Laurel leaves the house, hoping nobody else tries to fell the trees. However, the old lady thinks the tree guardian story’s just a load of rubbish and will fell the trees herself if the headmistress does not…
I haven’t seen many girls’ serials with an autumn theme, but this one has such a setting, which ties in nicely with the October theme this month. It is also a spooky, scary story, which ties in with the Halloween season too. It’s a bit surprising they didn’t publish it during the period in question. It is a short story, at five episodes, which suggests it was probably a filler.
Tree spirits rising in anger against tree fellers have been seen in Gypsy Rose and Strange Stories, but turning it into a mini-serial gives more room for development and scares. The development of the guardian is brilliantly handled. I like how she is dressed. She is in ordinary clothes rather than robes, hoods, gowns and such, which makes a nice change and her a bit different to most supernatural characters in girls’ serials. At first, to all appearances she is just an old woman and there is nothing really out of the ordinary about her. She just seems a bit eccentric and fanatical about her love of the trees. However, she soon starts to scare when Laurel and Hester see how one-tracked she is about her love of trees and taking things a bit far, as evidenced when Hester accidentally breaks a leaf off her leaf arrangement. The woman progressively reveals herself as something beyond ordinary, making comments about things she shouldn’t have known about, and issuing warnings of things to come. And when these strange things start happening with the leaves, that’s when the scares really begin and the woman becomes truly terrifying. To make her even more creepy, she never gives her name and she remains nameless throughout the story.

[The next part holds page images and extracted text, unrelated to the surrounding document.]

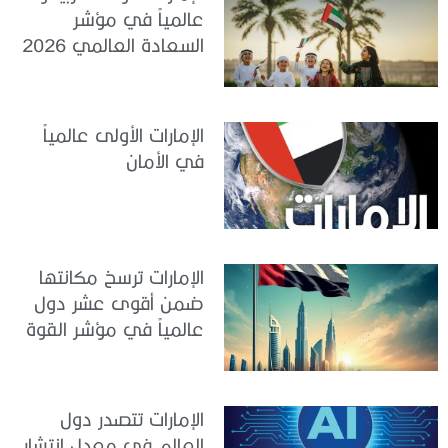
عالمياً في مؤشر
السعادة العالمي 2026
الإمارات الأولى عالمياً
في الأمان
الإمارات ترسخ مكانتها
ضمن أقوى عشر دول
عالمياً في مؤشر القوة
الناعمة 2026
الإمارات تتصدر دول
العالم في معدل انتشار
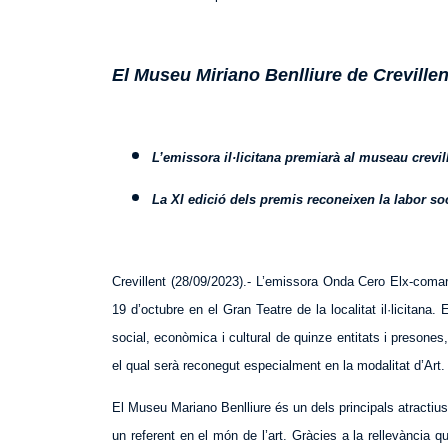
El Museu Miriano Benlliure de Crevill
L’emissora il·licitana premiarà al museau crevill
La XI edició dels premis reconeixen la labor soc
Crevillent (28/09/2023).- L’emissora Onda Cero Elx-coma
19 d’octubre en el Gran Teatre de la localitat il·licitana
social, econòmica i cultural de quinze entitats i presones
el qual serà reconegut especialment en la modalitat d’Art.
El Museu Mariano Benlliure és un dels principals atractius t
un referent en el món de l’art. Gràcies a la rellevància qu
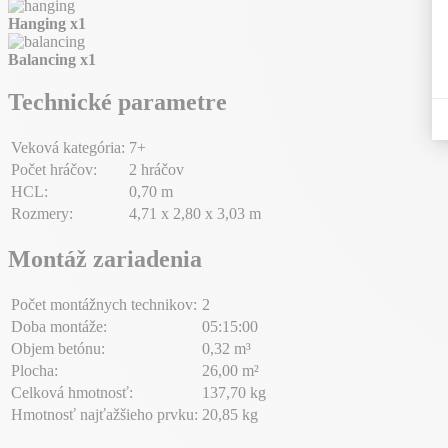
Hanging
x1
Balancing
x1
Technické parametre
Veková kategória:
7+
Počet hráčov:
2 hráčov
HCL:
0,70 m
Rozmery:
4,71 x 2,80 x 3,03 m
Montáž zariadenia
Počet montážnych technikov:
2
Doba montáže:
05:15:00
Objem betónu:
0,32 m³
Plocha:
26,00 m²
Celková hmotnosť:
137,70 kg
Hmotnosť najťažšieho prvku:
20,85 kg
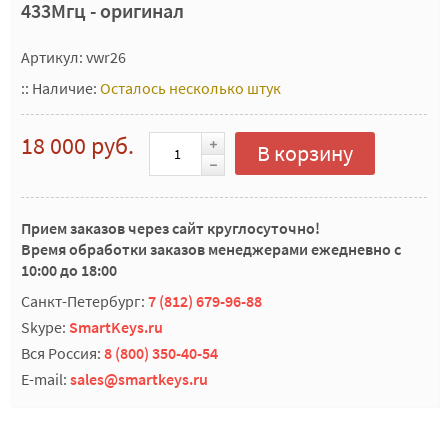
433Мгц - оригинал
Артикул: vwr26
::
Наличие:
Осталось несколько штук
18 000 руб.
В корзину
Прием заказов через сайт круглосуточно!
Время обработки заказов менеджерами ежедневно с
10:00 до 18:00
Санкт-Петербург:
7 (812) 679-96-88
Skype:
SmartKeys.ru
Вся Россия:
8 (800) 350-40-54
E-mail:
sales@smartkeys.ru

It it’s not just these spooky things that are terrifying; it’s the woman’s fanaticism as well. It’s so extreme it goes way too far and starts hurting innocents. Although Laurel doesn’t want to harm the trees, the woman views her as helping the “tree killer”, and that’s good enough reason to attack her with the tree people. And what was the idea with attacking the buses? They had nothing to do with the headmistress’ decision to fell the trees and were no threat to them. Whatever the woman was thinking of, she was going too far there. It was just as well the headmistress took only five episodes to change her mind about felling the trees. We dread to think what would have happened if she had taken more episodes to do so. But even when it’s all over, it’s a sure bet Laurel will never be able to look at those trees in the drive or autumn leaves in the same way again.